アクション要素は一切ない、PSVR専用の一人称視点の3Dアドベンチャーゲームである。
・宮崎英高氏の意外な趣味、少女漫画的世界観
物語の舞台となる寄宿舎学校は19世紀ヴィクトリア朝イギリスの洋館を彷彿とさせる建物であり、穏やかな秋の日差しに包まれた、ノスタルジックな雰囲気が漂う場所だ。
メインキャラクターの少年少女は、アンティーク人形を思わせる繊細な目鼻立ちをしており、とても愛らしい。
彼らの話す言葉も穏やかで、優しさにあふれている。
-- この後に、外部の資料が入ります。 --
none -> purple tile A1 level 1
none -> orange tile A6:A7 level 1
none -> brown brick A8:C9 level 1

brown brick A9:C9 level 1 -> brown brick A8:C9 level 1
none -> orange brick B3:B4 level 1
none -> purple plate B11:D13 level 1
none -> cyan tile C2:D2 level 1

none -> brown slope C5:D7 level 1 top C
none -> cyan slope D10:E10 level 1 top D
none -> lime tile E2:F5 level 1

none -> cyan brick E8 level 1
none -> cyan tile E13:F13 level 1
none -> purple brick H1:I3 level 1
キャラクター同士も仲が良く、彼らのやりとりは見ていて微笑ましい。
その温かい世界にプレイヤーは妖精として現れ、彼らを手助けすることで関わり、受け入れられていく。
・動き出す時間に思わず息を飲む
ゲーム内の時間は止まったままで、キャラクターたちは彫像のようにその場に留まっている。
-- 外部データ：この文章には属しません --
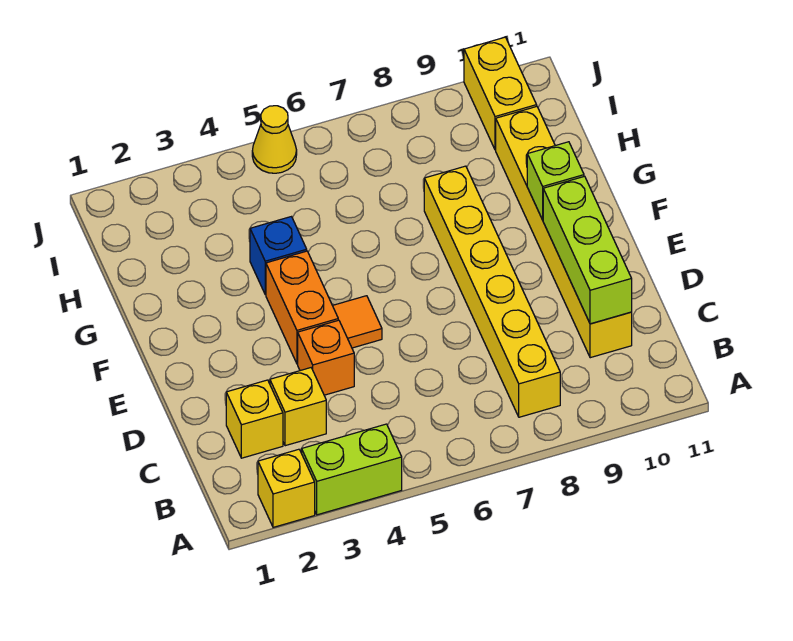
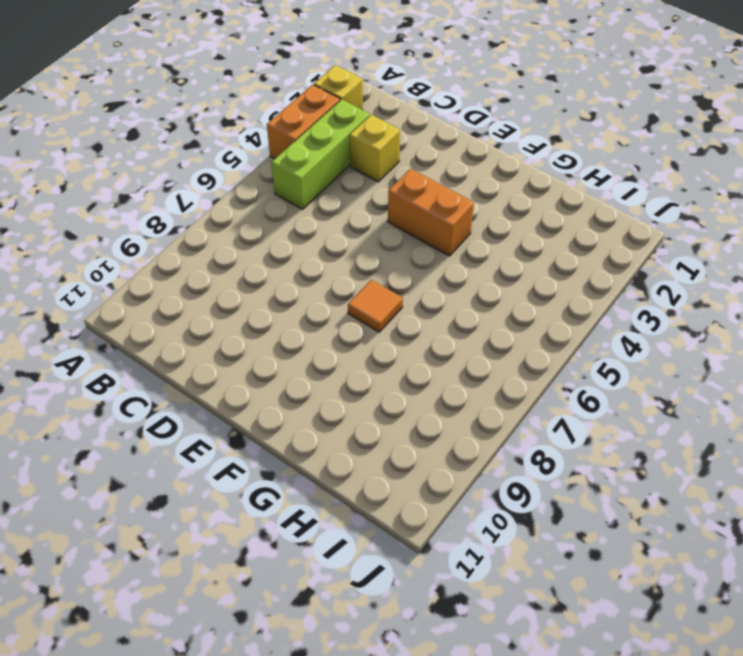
orange brick A3:A4 level 1 -> lime brick A3:A4 level 1
lime brick B3:B5 level 1 -> lime brick C10:E10 level 2
orange tile F7 level 1 -> orange tile E5 level 1
none -> yellow brick B8:G8 level 1
none -> yellow brick C2 level 1
none -> yellow brick C10:H10 level 1

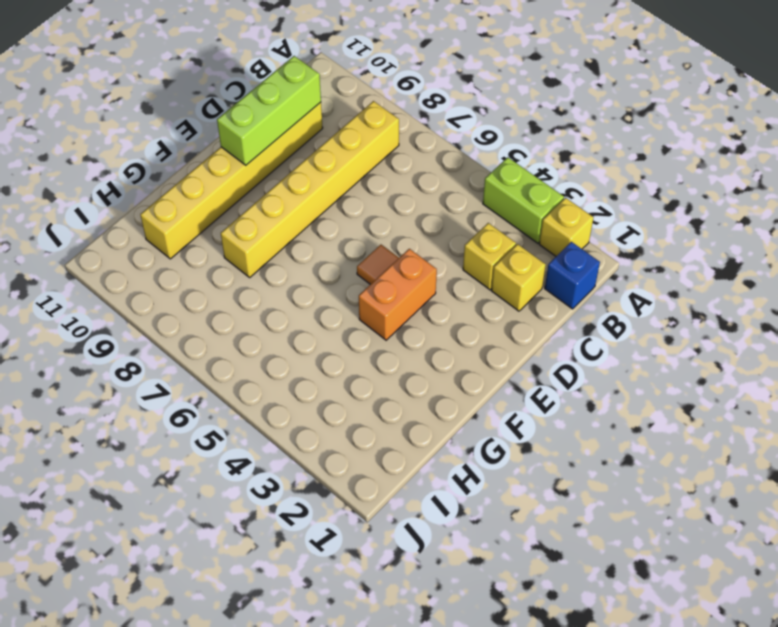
blue brick B1 level 1 -> blue brick G4 level 1
none -> orange brick D4 level 1
none -> yellow brick I10:J10 level 1
none -> yellow cone J5 level 1

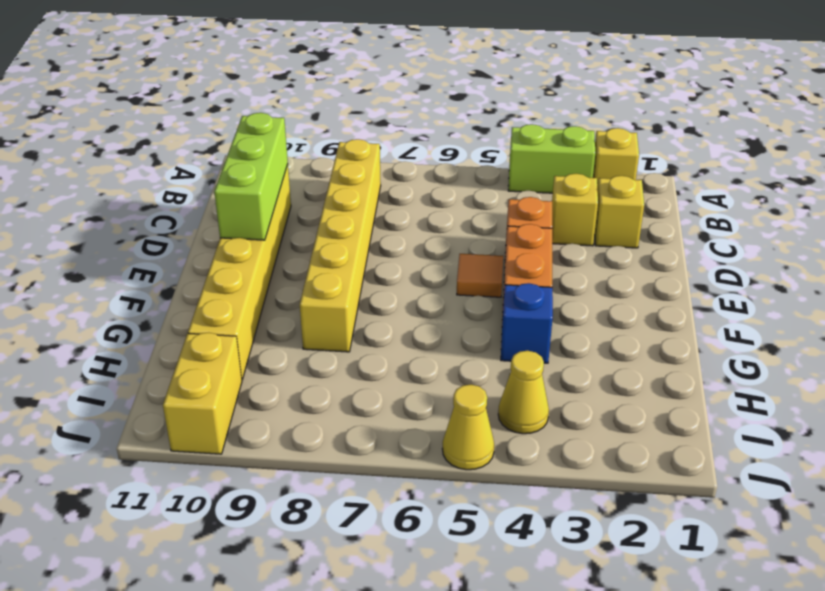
yellow cone I4 level 1 -> none
none -> lime brick F10 level 2

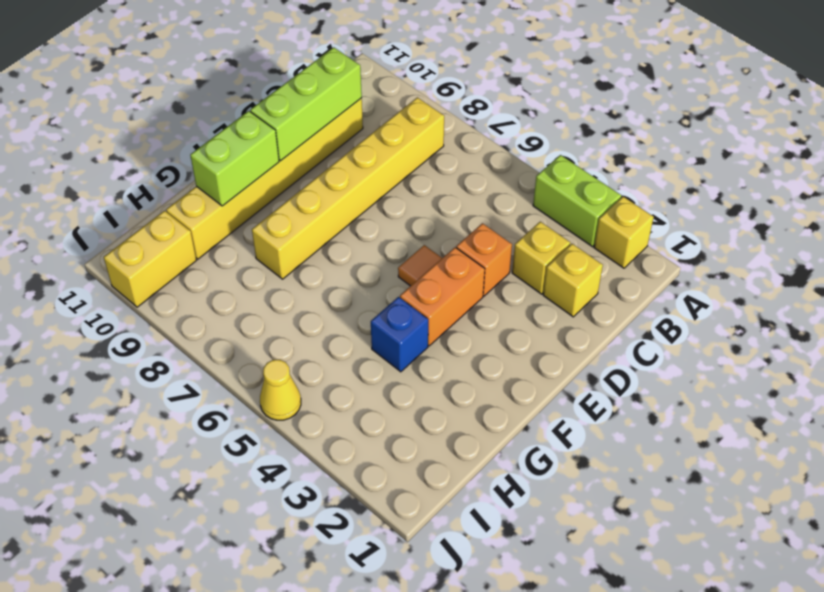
lime brick F10:G10 level 2 -> lime brick F10 level 2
妖精であるプレイヤーは、彼らには見えない存在としてその中を一人だけ自由に動き回り、アイテムを動かすことによってのみキャラクターたちに干渉することができる。
ストーリーを進める上で必要な条件を満たすことで、止まっていた時間は針を進める。
目の前で子どもたちが動き出す一瞬は思わず息を飲んでしまうほど鮮烈で、その姿を見て、その声を聞くことがとても貴重な体験であるかのように思えてくるのだ。
・穏やかなだけで終わるはずがないフロムのゲーム
だが、この作品は少年少女たちとの交流を深めることだけが目的のゲームではない。
あるイベントが転機となって、『Déraciné』は激しく感情を揺さぶるゲームとなり、物語を先に進めなければという強い衝動が沸き起こる。
彼らと親しみ、その人となりを知る機会があったからこそプレイヤーはより物語にのめりこんでいくことになるのだ。
それまで子どもたちを見守り、彼らの望みを叶えるためにその手助けをしてきたプレイヤーが、今度は自分で考え自分の意志で動くことを必要とされるようになる。
そこではいくつもの葛藤が生まれるだろう。
悩み抜いた末にたどり着くエンディングでは、妖精と子どもたちとのストーリーに一つの回答が導き出され、全ての物事が収束して綺麗に幕を閉じる。
・胸がいっぱいになるエンディング
哀愁を帯びたメロディのメインテーマが流れる中、スタッフロールを見つめるプレイヤーの脳裏には子どもたちとの思い出が蘇り、そして胸はあふれ出る切なさでいっぱいになっていることだろう。
また、『Déraciné』には散りばめられた情報から、メインストーリーの設定を深堀りすることのできる余地も多く残されている。
エンディング後の余韻を味わいながら、想像力を働かせたプレイヤーも多いかもしれない。
・VRだけが売りではない、秀逸なストーリーの作品
自分はデビュートレーラーを見たときから、作品の雰囲気に魅了され、まずはとにかくあの世界に入り込みたいと感じて本作品を追いかけてきた。
実際にプレイして初めて『Déraciné』の物語としての完成度の高さを知ることとなったのである。
本作品をプレイするために必要なゲーム環境を整えることは簡単なことではないかもしれないが、一人でも多くの人に『Déraciné』をプレイしてほしいと願っている。